Nigel Morris Home Affairs Correspondent
Thursday 10 April 2003 00:00 BST

The number of teenagers being locked up has increased sharply in the past decade because of a hardening in attitudes towards young offenders caused by the murder of James Bulger, a crime reduction charity warns today.

Nacro said the number of under-15s placed in custody leapt eight-fold because of draconian laws passed by politicians playing to the gallery. The trend threatened to put the Government in breach of United Nations conventions, it added.

Condemning the youth incarceration rate as shocking, Nacro accused the Government of failing in its aim of limiting the number of children being locked up.

In a report published today, Nacro blamed the rise in child imprisonment on a "rush to custody". Individual cases such as the Bulger murder 10 years ago had been more widely publicised than before, leading to heightened public anxiety over an apparent epidemic of juvenile offending.

The report said politicians "seeking to establish themselves as guardians of law and order" had responded with "draconian legislation, harsher sentencing and tough interventions".

The number of juveniles locked up in England and Wales had risen from 4,000 a year in 1992 to 7,600 10 years later, while the remanded population rose by 142 per cent. Over the same period, the total of under-15s in custody increased from 100 to 800.

At any one time, more than 3,000 under-18s are in custody, a higher proportion than any western European country except Germany.

The Nacro report, A failure of justice – reducing child imprisonment, said the levels of child imprisonment constitute a continued breach of the United Nations convention on the rights of the child. It said the figures were "all the more shocking" because rates of youth offending were falling over the period.

The report tells of ethnic and regional variations in the numbers of children imprisoned. About 18 per cent of children in custody were classified as black or black British.

Nacro said it acknowledged the need to protect the community from dangerous and persistent offenders, but warned that incarceration was likely to lead to more crime, rather than less.
--------
● **Work order**: Reproduce the article above on rising child imprisonment in full, word for word.

● **Data**:
--------
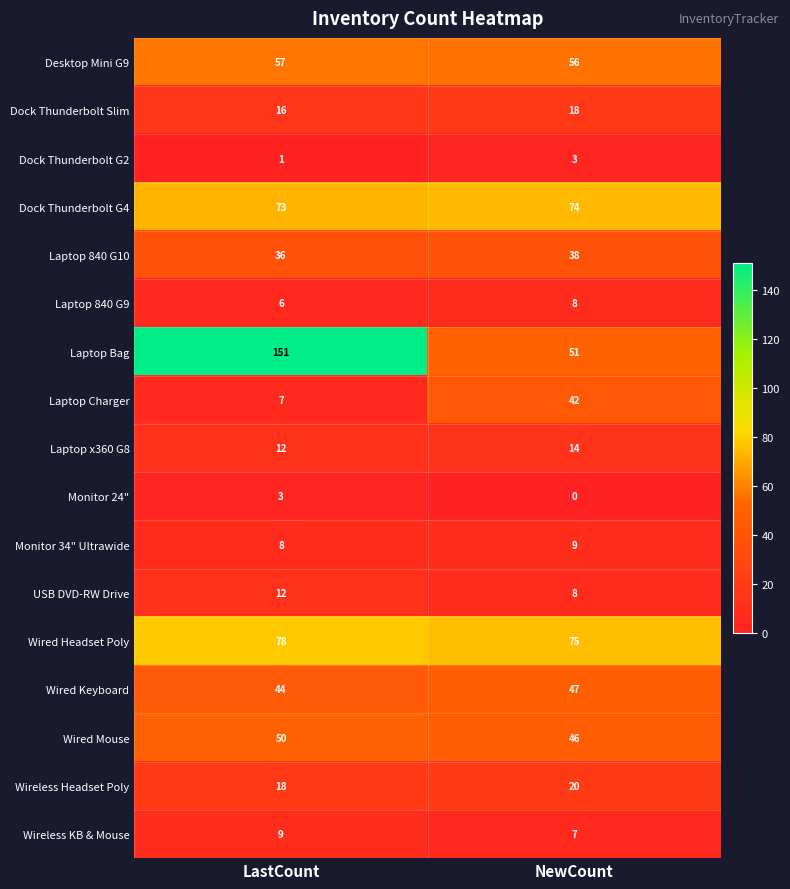

True or false: Laptop 840 G9 has a value of 5 at NewCount.

False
--------
● **Result for this exercise**:
Nigel Morris Home Affairs Correspondent
Thursday 10 April 2003 00:00 BST

The number of teenagers being locked up has increased sharply in the past decade because of a hardening in attitudes towards young offenders caused by the murder of James Bulger, a crime reduction charity warns today.

Nacro said the number of under-15s placed in custody leapt eight-fold because of draconian laws passed by politicians playing to the gallery. The trend threatened to put the Government in breach of United Nations conventions, it added.

Condemning the youth incarceration rate as shocking, Nacro accused the Government of failing in its aim of limiting the number of children being locked up.

In a report published today, Nacro blamed the rise in child imprisonment on a "rush to custody". Individual cases such as the Bulger murder 10 years ago had been more widely publicised than before, leading to heightened public anxiety over an apparent epidemic of juvenile offending.

The report said politicians "seeking to establish themselves as guardians of law and order" had responded with "draconian legislation, harsher sentencing and tough interventions".

The number of juveniles locked up in England and Wales had risen from 4,000 a year in 1992 to 7,600 10 years later, while the remanded population rose by 142 per cent. Over the same period, the total of under-15s in custody increased from 100 to 800.

At any one time, more than 3,000 under-18s are in custody, a higher proportion than any western European country except Germany.

The Nacro report, A failure of justice – reducing child imprisonment, said the levels of child imprisonment constitute a continued breach of the United Nations convention on the rights of the child. It said the figures were "all the more shocking" because rates of youth offending were falling over the period.

The report tells of ethnic and regional variations in the numbers of children imprisoned. About 18 per cent of children in custody were classified as black or black British.

Nacro said it acknowledged the need to protect the community from dangerous and persistent offenders, but warned that incarceration was likely to lead to more crime, rather than less.